• Task item
In the part of the listing that opens with the line containing "同的方位，然后把设备架好，依次按照各个方位角度来" and closes with the line containing "接的互动，3d环物一般应用于艺术品、文物等等。", change "3d环物" to "3D环物" and leave everything else unchanged. Provide only those lines.
┄┄┄┄┄┄
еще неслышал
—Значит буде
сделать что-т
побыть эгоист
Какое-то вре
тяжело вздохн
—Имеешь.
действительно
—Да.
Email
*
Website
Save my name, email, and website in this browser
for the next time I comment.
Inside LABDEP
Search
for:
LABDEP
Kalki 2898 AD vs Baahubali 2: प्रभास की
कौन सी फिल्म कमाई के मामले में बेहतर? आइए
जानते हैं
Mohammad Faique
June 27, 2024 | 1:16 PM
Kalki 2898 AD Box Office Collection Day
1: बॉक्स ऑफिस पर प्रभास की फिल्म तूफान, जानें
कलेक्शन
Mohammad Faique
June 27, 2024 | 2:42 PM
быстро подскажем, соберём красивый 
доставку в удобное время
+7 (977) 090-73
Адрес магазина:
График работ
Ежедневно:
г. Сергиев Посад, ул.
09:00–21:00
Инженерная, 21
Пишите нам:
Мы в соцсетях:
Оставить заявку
┄┄┄┄┄┄
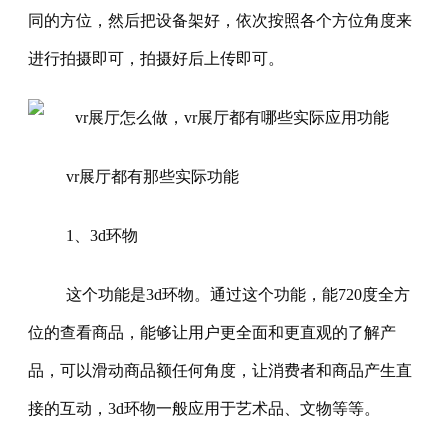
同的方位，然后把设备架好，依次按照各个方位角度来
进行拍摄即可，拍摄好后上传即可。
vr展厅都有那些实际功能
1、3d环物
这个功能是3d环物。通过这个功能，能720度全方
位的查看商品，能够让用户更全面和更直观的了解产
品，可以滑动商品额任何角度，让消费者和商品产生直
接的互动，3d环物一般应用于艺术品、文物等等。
┄┄┄┄┄┄
• Written answer
同的方位，然后把设备架好，依次按照各个方位角度来
进行拍摄即可，拍摄好后上传即可。
vr展厅都有那些实际功能
1、3D环物
这个功能是3D环物。通过这个功能，能720度全方
位的查看商品，能够让用户更全面和更直观的了解产
品，可以滑动商品额任何角度，让消费者和商品产生直
接的互动，3D环物一般应用于艺术品、文物等等。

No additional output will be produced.